What's interesting is, even if such changes could control cost growth, it likely wouldn’t show in CBO’s scoring. The ACA got stung by this same problem: Its grab bag of reforms was scored by CBO as producing zero savings. With both Ryan's consumer-driven changes and the ACA's delivery-system reforms, you're talking about cost control through altered behavior, which is hazy. But increasing taxes or slashing reimbursement rates or capping Medicare growth at inflation all come with hard numbers and are much less difficult to extrapolate from. The ACA still got a pretty good deficit-reduction score, but if its structural reforms work, its savings could be much higher. Ryan got to his much more striking score by just slashing in hard terms.

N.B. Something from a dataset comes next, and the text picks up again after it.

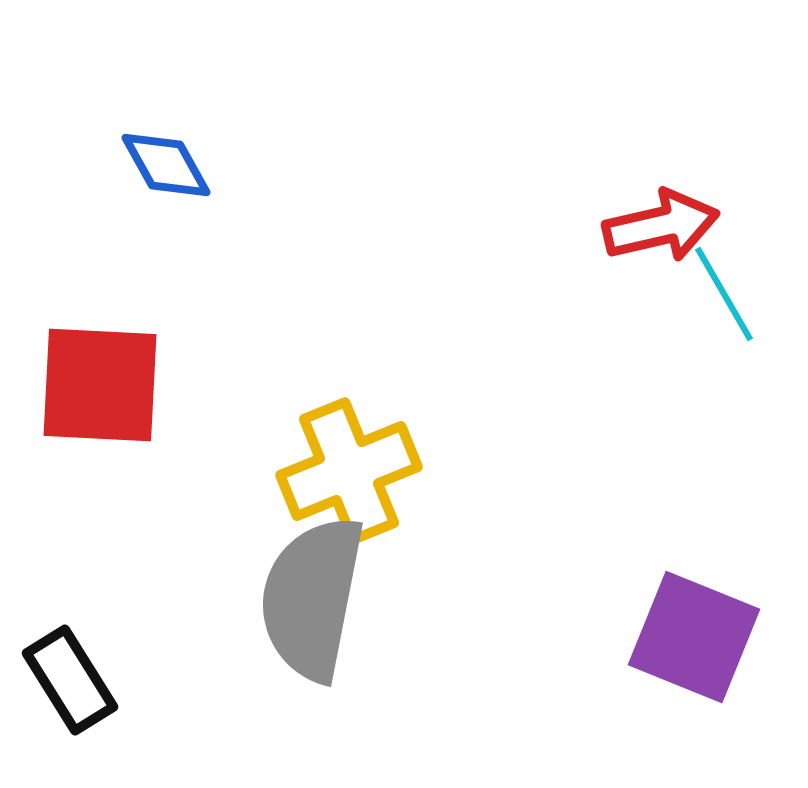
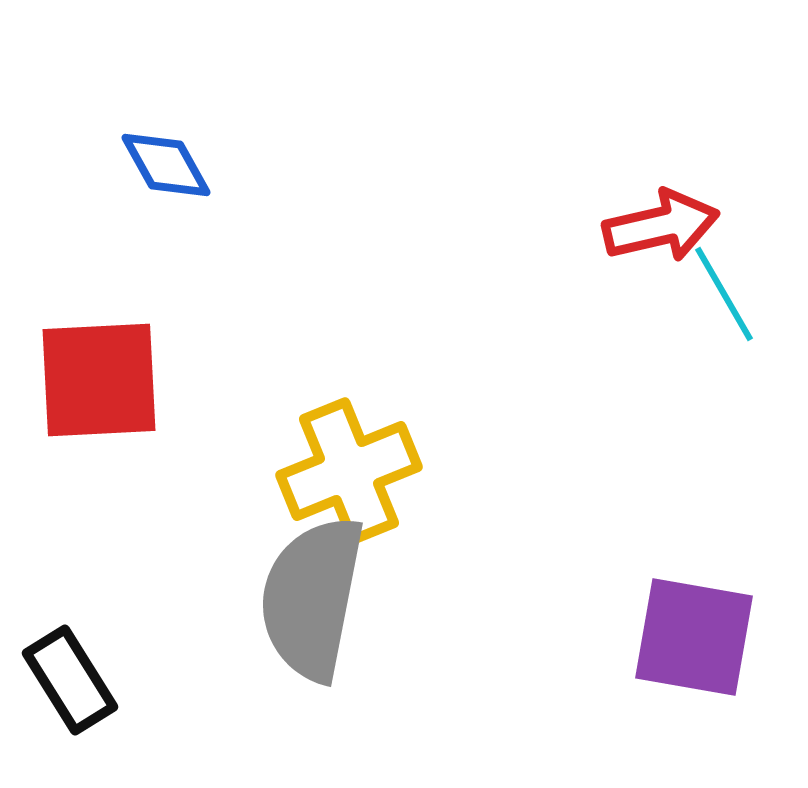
red square: moved 1 px left, 5 px up; rotated 6 degrees counterclockwise
purple square: rotated 12 degrees counterclockwise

This shines a rather different light on the “seriousness” accolades Ryan's been getting. The implicit criterion for "seriousness" is a really dramatic deficit-reduction score. But by that measure, going after the structure of how we buy health care never qualifies.
The point of structural reform is to deliver equal value for lower cost. That's why the ACA relied on them more. But that also means it rescues the budget without having to do what Ryan does -- take a chainsaw to aid for middle- and lower-income Americans. These structural reforms generally don't show up in the deficit predictions. Only the chainsaw does. So only the chainsaw gets any respect. It's utterly cockamamie.